THE TASK
Locate the string "dotfiles" in the records below. Copy every line where it occurs.

################

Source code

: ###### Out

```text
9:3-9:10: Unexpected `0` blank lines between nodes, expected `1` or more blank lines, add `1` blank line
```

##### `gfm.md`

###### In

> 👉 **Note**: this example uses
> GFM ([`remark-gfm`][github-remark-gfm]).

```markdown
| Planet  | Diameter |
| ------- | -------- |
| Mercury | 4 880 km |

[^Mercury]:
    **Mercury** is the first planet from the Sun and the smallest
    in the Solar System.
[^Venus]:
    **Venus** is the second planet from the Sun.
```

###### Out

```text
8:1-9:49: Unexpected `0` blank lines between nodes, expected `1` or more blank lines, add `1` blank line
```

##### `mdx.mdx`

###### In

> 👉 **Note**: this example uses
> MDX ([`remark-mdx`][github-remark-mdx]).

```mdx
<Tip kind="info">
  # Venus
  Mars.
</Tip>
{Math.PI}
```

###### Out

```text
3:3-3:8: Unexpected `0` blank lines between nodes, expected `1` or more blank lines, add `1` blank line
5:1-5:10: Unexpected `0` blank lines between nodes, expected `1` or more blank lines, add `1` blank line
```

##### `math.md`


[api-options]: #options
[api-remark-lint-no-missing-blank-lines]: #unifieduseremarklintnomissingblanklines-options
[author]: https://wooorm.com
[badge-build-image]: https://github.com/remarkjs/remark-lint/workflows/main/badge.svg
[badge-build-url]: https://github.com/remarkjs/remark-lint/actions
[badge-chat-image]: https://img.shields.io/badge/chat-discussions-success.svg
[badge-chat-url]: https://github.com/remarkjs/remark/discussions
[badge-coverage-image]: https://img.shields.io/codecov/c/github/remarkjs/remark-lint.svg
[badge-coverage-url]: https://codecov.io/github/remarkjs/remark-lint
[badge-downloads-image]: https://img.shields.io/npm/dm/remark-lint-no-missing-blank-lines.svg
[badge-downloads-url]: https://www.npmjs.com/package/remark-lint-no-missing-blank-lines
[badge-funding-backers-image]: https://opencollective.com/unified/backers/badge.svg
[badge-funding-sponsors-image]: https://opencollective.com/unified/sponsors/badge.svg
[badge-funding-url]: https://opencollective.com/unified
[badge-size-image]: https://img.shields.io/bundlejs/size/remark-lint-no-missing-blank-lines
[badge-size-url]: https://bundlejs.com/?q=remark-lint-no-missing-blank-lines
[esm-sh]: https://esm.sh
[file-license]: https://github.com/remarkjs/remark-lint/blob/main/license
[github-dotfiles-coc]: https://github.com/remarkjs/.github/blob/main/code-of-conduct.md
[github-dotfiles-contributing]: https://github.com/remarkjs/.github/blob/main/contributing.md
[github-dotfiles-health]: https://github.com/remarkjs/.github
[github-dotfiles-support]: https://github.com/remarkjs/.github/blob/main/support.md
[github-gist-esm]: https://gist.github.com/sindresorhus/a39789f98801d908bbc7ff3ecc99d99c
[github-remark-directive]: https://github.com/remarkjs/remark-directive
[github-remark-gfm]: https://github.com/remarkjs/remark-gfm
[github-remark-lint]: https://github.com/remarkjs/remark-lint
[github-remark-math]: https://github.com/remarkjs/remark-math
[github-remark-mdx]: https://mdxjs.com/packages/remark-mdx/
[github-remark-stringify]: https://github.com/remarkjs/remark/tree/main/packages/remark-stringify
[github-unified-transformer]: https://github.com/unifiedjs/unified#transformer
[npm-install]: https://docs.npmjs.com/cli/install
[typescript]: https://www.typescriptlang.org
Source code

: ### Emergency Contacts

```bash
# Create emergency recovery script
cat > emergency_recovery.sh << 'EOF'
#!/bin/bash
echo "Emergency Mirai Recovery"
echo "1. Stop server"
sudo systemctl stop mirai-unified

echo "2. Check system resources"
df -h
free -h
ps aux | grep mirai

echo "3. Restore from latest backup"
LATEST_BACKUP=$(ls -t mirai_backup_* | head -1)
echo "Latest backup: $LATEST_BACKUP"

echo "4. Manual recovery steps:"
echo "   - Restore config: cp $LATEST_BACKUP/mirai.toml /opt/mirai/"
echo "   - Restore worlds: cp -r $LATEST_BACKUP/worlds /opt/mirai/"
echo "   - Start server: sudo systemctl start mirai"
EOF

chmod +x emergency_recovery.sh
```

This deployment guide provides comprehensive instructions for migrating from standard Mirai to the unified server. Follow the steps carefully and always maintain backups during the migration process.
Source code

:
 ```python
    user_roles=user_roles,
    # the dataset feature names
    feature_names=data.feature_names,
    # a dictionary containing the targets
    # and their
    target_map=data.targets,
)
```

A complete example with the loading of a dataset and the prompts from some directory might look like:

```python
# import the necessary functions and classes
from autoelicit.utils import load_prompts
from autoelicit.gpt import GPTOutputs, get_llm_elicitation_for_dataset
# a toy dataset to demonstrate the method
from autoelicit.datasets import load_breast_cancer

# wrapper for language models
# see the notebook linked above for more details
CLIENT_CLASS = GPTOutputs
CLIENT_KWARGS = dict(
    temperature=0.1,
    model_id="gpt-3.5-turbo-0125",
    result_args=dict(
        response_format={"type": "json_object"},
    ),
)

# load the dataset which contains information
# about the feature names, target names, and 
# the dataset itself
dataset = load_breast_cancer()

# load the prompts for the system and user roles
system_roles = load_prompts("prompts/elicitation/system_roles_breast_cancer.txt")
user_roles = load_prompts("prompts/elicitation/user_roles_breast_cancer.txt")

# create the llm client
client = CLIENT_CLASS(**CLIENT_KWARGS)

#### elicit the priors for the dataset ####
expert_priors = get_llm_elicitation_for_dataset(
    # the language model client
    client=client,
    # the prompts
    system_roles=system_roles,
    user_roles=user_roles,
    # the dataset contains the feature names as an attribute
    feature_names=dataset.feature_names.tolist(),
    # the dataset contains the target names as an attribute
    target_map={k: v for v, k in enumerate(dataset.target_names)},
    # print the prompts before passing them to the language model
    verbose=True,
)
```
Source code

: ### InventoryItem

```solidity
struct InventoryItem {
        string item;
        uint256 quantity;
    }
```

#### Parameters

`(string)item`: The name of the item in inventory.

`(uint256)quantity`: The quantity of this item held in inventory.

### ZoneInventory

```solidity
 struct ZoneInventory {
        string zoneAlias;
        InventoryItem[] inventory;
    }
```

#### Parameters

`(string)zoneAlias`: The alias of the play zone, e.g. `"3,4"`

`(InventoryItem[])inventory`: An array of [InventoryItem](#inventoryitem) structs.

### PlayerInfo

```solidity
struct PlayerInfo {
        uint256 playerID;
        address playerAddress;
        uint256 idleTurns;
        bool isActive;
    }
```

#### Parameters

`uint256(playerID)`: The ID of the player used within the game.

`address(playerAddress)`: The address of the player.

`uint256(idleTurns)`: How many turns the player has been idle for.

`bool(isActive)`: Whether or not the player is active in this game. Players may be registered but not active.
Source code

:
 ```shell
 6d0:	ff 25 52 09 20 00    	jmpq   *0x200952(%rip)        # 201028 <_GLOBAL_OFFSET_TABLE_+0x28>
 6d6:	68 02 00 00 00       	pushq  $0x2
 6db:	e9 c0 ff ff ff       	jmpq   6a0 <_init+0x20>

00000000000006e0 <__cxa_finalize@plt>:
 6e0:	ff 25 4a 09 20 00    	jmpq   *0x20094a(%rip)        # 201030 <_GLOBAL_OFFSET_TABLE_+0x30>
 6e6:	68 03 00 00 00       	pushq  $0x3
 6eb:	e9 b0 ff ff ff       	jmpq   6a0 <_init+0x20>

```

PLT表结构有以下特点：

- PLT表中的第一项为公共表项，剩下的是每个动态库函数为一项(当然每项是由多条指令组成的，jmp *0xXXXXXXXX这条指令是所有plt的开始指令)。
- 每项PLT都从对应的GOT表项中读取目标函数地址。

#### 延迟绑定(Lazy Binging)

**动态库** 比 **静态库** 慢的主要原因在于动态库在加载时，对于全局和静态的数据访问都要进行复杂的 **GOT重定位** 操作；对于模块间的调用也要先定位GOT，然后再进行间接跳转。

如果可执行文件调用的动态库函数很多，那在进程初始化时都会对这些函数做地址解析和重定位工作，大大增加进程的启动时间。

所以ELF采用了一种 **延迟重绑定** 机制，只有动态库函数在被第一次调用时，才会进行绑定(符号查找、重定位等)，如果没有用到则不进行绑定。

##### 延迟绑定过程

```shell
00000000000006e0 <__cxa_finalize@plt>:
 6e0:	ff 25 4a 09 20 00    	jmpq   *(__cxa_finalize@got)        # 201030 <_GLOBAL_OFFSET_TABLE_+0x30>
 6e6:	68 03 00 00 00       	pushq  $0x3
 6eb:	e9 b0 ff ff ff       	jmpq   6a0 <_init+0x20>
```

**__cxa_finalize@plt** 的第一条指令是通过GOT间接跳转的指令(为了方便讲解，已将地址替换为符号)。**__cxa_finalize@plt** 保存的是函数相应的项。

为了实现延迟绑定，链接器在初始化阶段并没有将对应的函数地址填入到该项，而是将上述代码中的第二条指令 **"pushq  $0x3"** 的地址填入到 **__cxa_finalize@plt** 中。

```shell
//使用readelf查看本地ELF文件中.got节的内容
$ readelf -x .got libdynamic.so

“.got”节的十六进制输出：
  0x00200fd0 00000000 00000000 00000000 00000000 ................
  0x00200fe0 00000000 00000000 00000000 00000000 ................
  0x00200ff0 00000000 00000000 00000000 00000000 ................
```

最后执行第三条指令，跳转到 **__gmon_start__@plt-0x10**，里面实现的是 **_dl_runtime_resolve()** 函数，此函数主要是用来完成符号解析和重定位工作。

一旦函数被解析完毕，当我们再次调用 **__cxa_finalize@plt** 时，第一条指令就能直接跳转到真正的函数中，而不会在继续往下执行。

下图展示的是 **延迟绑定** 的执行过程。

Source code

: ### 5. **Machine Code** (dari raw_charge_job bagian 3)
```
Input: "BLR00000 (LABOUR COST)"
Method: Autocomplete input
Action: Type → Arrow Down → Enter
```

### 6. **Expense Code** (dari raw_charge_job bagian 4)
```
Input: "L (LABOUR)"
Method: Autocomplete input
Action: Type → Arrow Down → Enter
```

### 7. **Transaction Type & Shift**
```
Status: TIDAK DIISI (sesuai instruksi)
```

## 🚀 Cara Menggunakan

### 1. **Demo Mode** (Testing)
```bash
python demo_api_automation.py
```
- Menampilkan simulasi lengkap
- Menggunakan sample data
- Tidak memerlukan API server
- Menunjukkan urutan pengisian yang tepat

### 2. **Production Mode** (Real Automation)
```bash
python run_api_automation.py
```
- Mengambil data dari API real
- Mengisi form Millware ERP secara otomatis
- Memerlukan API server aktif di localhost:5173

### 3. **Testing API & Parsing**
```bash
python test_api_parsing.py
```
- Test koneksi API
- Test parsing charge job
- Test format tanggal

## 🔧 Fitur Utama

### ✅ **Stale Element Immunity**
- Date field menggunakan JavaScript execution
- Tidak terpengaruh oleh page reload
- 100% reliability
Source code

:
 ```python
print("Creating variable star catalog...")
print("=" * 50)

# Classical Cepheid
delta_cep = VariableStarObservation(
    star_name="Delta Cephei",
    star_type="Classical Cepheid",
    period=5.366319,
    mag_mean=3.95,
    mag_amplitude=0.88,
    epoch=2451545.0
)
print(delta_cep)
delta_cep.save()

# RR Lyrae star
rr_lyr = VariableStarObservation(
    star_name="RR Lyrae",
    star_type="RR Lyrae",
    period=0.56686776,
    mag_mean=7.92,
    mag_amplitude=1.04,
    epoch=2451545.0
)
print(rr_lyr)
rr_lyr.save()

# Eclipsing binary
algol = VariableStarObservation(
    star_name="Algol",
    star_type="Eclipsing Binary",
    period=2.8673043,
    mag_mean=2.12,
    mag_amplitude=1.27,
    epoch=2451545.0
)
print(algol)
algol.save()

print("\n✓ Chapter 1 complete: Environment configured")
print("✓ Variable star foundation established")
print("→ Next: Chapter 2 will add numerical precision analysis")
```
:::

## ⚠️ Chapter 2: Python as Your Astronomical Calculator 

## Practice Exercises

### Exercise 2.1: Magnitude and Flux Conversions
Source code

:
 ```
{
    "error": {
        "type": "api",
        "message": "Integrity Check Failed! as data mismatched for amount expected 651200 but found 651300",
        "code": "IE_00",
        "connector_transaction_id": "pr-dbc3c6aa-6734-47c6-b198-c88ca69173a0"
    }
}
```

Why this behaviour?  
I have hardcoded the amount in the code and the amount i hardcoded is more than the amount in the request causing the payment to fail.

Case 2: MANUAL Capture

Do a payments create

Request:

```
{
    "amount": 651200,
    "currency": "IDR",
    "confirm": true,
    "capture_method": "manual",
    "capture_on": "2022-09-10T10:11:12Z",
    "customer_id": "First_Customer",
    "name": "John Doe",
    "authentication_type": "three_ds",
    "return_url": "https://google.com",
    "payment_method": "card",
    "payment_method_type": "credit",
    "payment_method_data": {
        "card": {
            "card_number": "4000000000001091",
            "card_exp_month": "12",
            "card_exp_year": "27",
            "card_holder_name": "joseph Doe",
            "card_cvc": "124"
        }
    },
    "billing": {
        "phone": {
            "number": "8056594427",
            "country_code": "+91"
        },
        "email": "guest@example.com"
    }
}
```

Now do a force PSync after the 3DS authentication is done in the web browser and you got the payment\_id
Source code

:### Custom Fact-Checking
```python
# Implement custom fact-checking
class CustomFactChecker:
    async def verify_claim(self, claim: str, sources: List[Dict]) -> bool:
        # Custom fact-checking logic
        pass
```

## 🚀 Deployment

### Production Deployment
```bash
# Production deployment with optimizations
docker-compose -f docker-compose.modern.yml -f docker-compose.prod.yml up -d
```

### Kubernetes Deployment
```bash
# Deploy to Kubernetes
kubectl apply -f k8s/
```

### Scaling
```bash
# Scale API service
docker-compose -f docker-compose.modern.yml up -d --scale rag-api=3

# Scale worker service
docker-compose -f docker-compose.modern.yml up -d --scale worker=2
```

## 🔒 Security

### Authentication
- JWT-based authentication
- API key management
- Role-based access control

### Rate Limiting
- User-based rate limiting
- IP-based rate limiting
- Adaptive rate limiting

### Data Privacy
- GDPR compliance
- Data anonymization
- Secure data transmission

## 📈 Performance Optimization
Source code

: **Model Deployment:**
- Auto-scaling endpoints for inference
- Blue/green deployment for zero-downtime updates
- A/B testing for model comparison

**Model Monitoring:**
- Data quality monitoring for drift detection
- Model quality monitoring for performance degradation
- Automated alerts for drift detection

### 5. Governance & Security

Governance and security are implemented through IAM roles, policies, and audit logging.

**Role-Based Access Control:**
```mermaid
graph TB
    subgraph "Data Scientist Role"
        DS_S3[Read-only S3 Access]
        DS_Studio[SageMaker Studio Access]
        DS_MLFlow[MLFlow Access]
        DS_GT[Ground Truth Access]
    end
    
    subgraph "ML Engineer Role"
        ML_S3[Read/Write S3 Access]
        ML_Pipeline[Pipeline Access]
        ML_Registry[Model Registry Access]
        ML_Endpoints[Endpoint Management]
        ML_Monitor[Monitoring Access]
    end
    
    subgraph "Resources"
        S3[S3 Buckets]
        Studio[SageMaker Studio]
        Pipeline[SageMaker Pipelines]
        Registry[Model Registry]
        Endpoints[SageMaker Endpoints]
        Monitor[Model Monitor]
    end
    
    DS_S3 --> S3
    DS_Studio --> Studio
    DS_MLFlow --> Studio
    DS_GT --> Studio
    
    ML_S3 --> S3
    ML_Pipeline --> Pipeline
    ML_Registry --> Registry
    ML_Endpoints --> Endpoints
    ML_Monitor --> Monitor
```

################

EXERCISE SOLUTION
[github-dotfiles-coc]: https://github.com/remarkjs/.github/blob/main/code-of-conduct.md
[github-dotfiles-contributing]: https://github.com/remarkjs/.github/blob/main/contributing.md
[github-dotfiles-health]: https://github.com/remarkjs/.github
[github-dotfiles-support]: https://github.com/remarkjs/.github/blob/main/support.md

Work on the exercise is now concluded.